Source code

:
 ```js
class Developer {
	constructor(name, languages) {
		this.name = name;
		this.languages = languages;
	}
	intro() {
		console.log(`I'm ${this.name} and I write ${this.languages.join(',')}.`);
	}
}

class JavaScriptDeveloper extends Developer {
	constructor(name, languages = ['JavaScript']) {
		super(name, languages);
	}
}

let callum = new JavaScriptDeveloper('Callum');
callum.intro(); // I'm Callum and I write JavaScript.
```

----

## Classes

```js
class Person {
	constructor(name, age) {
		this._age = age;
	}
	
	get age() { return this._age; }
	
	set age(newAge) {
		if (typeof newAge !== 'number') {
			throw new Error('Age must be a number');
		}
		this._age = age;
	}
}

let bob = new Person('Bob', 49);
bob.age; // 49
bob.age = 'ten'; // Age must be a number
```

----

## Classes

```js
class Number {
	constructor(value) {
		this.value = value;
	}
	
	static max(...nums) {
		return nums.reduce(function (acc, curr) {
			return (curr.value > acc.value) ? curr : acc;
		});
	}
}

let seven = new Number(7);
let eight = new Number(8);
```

YOUR ASSIGNMENT
A precise copy of all the records is needed.

SOLUTION TO THIS EXERCISE
Source code

:
 ```js
class Developer {
	constructor(name, languages) {
		this.name = name;
		this.languages = languages;
	}
	intro() {
		console.log(`I'm ${this.name} and I write ${this.languages.join(',')}.`);
	}
}

class JavaScriptDeveloper extends Developer {
	constructor(name, languages = ['JavaScript']) {
		super(name, languages);
	}
}

let callum = new JavaScriptDeveloper('Callum');
callum.intro(); // I'm Callum and I write JavaScript.
```

----

## Classes

```js
class Person {
	constructor(name, age) {
		this._age = age;
	}
	
	get age() { return this._age; }
	
	set age(newAge) {
		if (typeof newAge !== 'number') {
			throw new Error('Age must be a number');
		}
		this._age = age;
	}
}

let bob = new Person('Bob', 49);
bob.age; // 49
bob.age = 'ten'; // Age must be a number
```

----

## Classes

```js
class Number {
	constructor(value) {
		this.value = value;
	}
	
	static max(...nums) {
		return nums.reduce(function (acc, curr) {
			return (curr.value > acc.value) ? curr : acc;
		});
	}
}

let seven = new Number(7);
let eight = new Number(8);
```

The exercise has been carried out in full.